START DATA SECTION

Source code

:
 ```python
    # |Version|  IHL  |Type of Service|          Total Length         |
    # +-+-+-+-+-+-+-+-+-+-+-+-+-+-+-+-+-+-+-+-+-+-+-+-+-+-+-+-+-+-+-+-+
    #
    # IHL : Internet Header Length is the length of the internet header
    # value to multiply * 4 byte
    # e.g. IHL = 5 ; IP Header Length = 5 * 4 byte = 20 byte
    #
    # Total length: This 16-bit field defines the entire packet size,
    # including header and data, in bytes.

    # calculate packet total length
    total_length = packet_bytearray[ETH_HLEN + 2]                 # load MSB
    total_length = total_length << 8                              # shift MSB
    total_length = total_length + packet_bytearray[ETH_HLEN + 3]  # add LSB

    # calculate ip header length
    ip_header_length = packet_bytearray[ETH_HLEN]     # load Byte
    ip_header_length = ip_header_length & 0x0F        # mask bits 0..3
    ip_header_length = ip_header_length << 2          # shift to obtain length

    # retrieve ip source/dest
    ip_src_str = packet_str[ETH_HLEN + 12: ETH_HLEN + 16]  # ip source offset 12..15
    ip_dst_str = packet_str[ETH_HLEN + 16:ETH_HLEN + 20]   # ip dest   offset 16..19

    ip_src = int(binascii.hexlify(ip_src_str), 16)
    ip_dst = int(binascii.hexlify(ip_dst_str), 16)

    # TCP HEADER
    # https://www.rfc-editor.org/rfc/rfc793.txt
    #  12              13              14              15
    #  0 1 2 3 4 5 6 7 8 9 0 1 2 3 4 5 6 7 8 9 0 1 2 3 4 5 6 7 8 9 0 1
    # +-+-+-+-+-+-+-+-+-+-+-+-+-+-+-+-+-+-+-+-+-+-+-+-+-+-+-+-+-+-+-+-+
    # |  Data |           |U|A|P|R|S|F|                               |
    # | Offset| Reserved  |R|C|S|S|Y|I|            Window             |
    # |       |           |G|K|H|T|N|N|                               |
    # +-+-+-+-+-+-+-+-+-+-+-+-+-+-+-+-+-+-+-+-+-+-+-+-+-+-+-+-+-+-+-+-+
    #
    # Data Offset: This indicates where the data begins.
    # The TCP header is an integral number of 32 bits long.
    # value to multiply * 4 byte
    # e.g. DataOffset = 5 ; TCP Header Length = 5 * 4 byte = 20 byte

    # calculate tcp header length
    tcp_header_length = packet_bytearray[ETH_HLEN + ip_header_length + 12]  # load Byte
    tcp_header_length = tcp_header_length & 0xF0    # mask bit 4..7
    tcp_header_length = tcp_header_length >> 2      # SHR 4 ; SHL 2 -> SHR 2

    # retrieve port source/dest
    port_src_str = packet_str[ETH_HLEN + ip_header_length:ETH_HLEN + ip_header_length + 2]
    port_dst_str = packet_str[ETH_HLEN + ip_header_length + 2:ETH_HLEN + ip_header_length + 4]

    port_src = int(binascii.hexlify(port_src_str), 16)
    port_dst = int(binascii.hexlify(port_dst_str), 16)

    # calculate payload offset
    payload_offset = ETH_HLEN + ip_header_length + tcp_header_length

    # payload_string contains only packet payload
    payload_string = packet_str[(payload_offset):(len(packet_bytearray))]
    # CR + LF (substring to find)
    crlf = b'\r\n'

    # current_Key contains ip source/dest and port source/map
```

END DATA SECTION

• _EXERCISE GOAL_
The lines above are to be retyped exactly, with none omitted.

• _SOLUTION TO THIS TASK_
Source code

:
 ```python
    # |Version|  IHL  |Type of Service|          Total Length         |
    # +-+-+-+-+-+-+-+-+-+-+-+-+-+-+-+-+-+-+-+-+-+-+-+-+-+-+-+-+-+-+-+-+
    #
    # IHL : Internet Header Length is the length of the internet header
    # value to multiply * 4 byte
    # e.g. IHL = 5 ; IP Header Length = 5 * 4 byte = 20 byte
    #
    # Total length: This 16-bit field defines the entire packet size,
    # including header and data, in bytes.

    # calculate packet total length
    total_length = packet_bytearray[ETH_HLEN + 2]                 # load MSB
    total_length = total_length << 8                              # shift MSB
    total_length = total_length + packet_bytearray[ETH_HLEN + 3]  # add LSB

    # calculate ip header length
    ip_header_length = packet_bytearray[ETH_HLEN]     # load Byte
    ip_header_length = ip_header_length & 0x0F        # mask bits 0..3
    ip_header_length = ip_header_length << 2          # shift to obtain length

    # retrieve ip source/dest
    ip_src_str = packet_str[ETH_HLEN + 12: ETH_HLEN + 16]  # ip source offset 12..15
    ip_dst_str = packet_str[ETH_HLEN + 16:ETH_HLEN + 20]   # ip dest   offset 16..19

    ip_src = int(binascii.hexlify(ip_src_str), 16)
    ip_dst = int(binascii.hexlify(ip_dst_str), 16)

    # TCP HEADER
    # https://www.rfc-editor.org/rfc/rfc793.txt
    #  12              13              14              15
    #  0 1 2 3 4 5 6 7 8 9 0 1 2 3 4 5 6 7 8 9 0 1 2 3 4 5 6 7 8 9 0 1
    # +-+-+-+-+-+-+-+-+-+-+-+-+-+-+-+-+-+-+-+-+-+-+-+-+-+-+-+-+-+-+-+-+
    # |  Data |           |U|A|P|R|S|F|                               |
    # | Offset| Reserved  |R|C|S|S|Y|I|            Window             |
    # |       |           |G|K|H|T|N|N|                               |
    # +-+-+-+-+-+-+-+-+-+-+-+-+-+-+-+-+-+-+-+-+-+-+-+-+-+-+-+-+-+-+-+-+
    #
    # Data Offset: This indicates where the data begins.
    # The TCP header is an integral number of 32 bits long.
    # value to multiply * 4 byte
    # e.g. DataOffset = 5 ; TCP Header Length = 5 * 4 byte = 20 byte

    # calculate tcp header length
    tcp_header_length = packet_bytearray[ETH_HLEN + ip_header_length + 12]  # load Byte
    tcp_header_length = tcp_header_length & 0xF0    # mask bit 4..7
    tcp_header_length = tcp_header_length >> 2      # SHR 4 ; SHL 2 -> SHR 2

    # retrieve port source/dest
    port_src_str = packet_str[ETH_HLEN + ip_header_length:ETH_HLEN + ip_header_length + 2]
    port_dst_str = packet_str[ETH_HLEN + ip_header_length + 2:ETH_HLEN + ip_header_length + 4]

    port_src = int(binascii.hexlify(port_src_str), 16)
    port_dst = int(binascii.hexlify(port_dst_str), 16)

    # calculate payload offset
    payload_offset = ETH_HLEN + ip_header_length + tcp_header_length

    # payload_string contains only packet payload
    payload_string = packet_str[(payload_offset):(len(packet_bytearray))]
    # CR + LF (substring to find)
    crlf = b'\r\n'

    # current_Key contains ip source/dest and port source/map
```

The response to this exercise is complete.